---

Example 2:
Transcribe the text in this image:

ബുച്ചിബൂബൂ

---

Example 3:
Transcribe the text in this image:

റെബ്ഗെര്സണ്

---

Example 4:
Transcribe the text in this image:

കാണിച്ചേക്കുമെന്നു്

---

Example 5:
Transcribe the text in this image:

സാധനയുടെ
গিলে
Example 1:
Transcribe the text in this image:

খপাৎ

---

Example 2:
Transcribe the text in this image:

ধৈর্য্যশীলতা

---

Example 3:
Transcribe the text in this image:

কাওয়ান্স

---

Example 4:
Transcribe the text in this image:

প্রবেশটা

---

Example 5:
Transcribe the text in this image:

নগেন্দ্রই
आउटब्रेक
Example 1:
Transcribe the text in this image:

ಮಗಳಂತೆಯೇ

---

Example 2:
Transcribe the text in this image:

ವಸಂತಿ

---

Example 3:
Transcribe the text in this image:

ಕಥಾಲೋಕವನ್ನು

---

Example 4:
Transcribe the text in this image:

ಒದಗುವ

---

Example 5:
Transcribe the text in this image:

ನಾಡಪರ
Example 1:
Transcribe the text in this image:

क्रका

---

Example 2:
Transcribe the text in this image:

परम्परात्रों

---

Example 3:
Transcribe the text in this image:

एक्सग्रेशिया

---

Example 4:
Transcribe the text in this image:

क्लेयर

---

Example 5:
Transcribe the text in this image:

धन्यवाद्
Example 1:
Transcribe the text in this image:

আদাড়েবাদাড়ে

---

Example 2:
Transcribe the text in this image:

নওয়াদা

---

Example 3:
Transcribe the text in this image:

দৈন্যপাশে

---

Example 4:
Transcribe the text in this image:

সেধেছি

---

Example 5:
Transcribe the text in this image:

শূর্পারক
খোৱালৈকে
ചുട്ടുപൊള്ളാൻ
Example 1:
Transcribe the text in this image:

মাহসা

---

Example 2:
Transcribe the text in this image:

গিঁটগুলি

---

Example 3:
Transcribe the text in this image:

--------

TASK OBJECTIVE:
Reproduce the material exactly, from the first line to the last.

ANSWER SPACE:
---

Example 2:
Transcribe the text in this image:

ബുച്ചിബൂബൂ

---

Example 3:
Transcribe the text in this image:

റെബ്ഗെര്സണ്

---

Example 4:
Transcribe the text in this image:

കാണിച്ചേക്കുമെന്നു്

---

Example 5:
Transcribe the text in this image:

സാധനയുടെ
গিলে
Example 1:
Transcribe the text in this image:

খপাৎ

---

Example 2:
Transcribe the text in this image:

ধৈর্য্যশীলতা

---

Example 3:
Transcribe the text in this image:

কাওয়ান্স

---

Example 4:
Transcribe the text in this image:

প্রবেশটা

---

Example 5:
Transcribe the text in this image:

নগেন্দ্রই
आउटब्रेक
Example 1:
Transcribe the text in this image:

ಮಗಳಂತೆಯೇ

---

Example 2:
Transcribe the text in this image:

ವಸಂತಿ

---

Example 3:
Transcribe the text in this image:

ಕಥಾಲೋಕವನ್ನು

---

Example 4:
Transcribe the text in this image:

ಒದಗುವ

---

Example 5:
Transcribe the text in this image:

ನಾಡಪರ
Example 1:
Transcribe the text in this image:

क्रका

---

Example 2:
Transcribe the text in this image:

परम्परात्रों

---

Example 3:
Transcribe the text in this image:

एक्सग्रेशिया

---

Example 4:
Transcribe the text in this image:

क्लेयर

---

Example 5:
Transcribe the text in this image:

धन्यवाद्
Example 1:
Transcribe the text in this image:

আদাড়েবাদাড়ে

---

Example 2:
Transcribe the text in this image:

নওয়াদা

---

Example 3:
Transcribe the text in this image:

দৈন্যপাশে

---

Example 4:
Transcribe the text in this image:

সেধেছি

---

Example 5:
Transcribe the text in this image:

শূর্পারক
খোৱালৈকে
ചുട്ടുപൊള്ളാൻ
Example 1:
Transcribe the text in this image:

মাহসা

---

Example 2:
Transcribe the text in this image:

গিঁটগুলি

---

Example 3:
Transcribe the text in this image:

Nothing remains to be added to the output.